Its fuel was also and remains a deadly ideology implementation services institutions with incredible power, sometimes hidden and democratic legitimacy questionable or nonexistent. In the case of oil, for example, these multinationals were unlawfully appropriating resources, that as part of an international order maintained by force.
If what Mr. Rubin is too massive to ignore all this, is that it readily accepts the ideological frameworks that unfolds and our economy can not imagine that could change.
The author's second book which I mean do not share the assumptions of the economist.
Bet Chomsky
People who read elsewhere in these pages know, but I made clear, honest: I am a great admirer of Noam Chomsky.
eminent scientist, the man was at the heart of the establishment of the cognitive sciences, a major scientific event of the last century. He reiterated linguistics and philosophy provided the essential contributions, including reviving the traditions of rationalism and nativist. Who reads or talks to him, I had the chance to do recently, no doubt to be a mind of extraordinary power. And that everyone agrees, at least when it comes to cognitive science, linguistics and philosophy.

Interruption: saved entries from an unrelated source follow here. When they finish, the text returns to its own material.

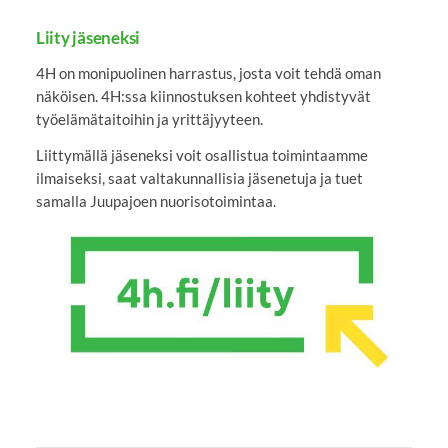
Liity jäseneksi
4H on monipuolinen harrastus, josta voit tehdä oman
näköisen. 4H:ssa kiinnostuksen kohteet yhdistyvät
työelämätaitoihin ja yrittäjyyteen.
Liittymällä jäseneksi voit osallistua toimintaamme
ilmaiseksi, saat valtakunnallisia jäsenetuja ja tuet
samalla Juupajoen nuorisotoimintaa.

But there is a second Chomsky openly anarchist and he also authored a major work, but this time often received with hostility, and in which he has repeatedly denounced U.S. foreign policy and globalization world led by the dominant institutions and for their benefit.
If you are not familiar with one or other of these Chomsky, the talks between him and Jean Bricmont (it is indeed that of the famous Sokal affair) are an ideal opportunity to get acquainted.
Bricmont therefore questions Chomsky deftly and without fear sometimes push its limits. In two interviews, the territory covered is vast: philosophy, science, social change, human nature, imperialism, recent political history, anarchism, and others.
Chomsky is perfectly lucid on what globalization meant the world the last twenty years and what has fueled. What he has to say about it converges to what he calls a "Pascal's wager", that he has done throughout his life: "If we abandon hope and resign ourselves to passivity, we ensure that the worst will happen and if we keep working hard and hope that these promises are fulfilled, the situation can improve. " (Pp. 29-30)
soon we will put in the perspective opened up by Chomsky, one begins to imagine other avenues for Globalization and say, among many examples, that the abolition or decrease military spending (and a thousand other destructive economic activities) are also simple ways to change the entire economy ...
Structures identified
RUBIN, Jeff Tomorrow, a tiny world. How oil will cause the end of globalization Éditions Hurtubise, Montreal, 2010.
Chomsky, Noam and Bricmont, Jean, Reason cons power, Pascal's wager , hernia, Travel Collection, Paris, 2009.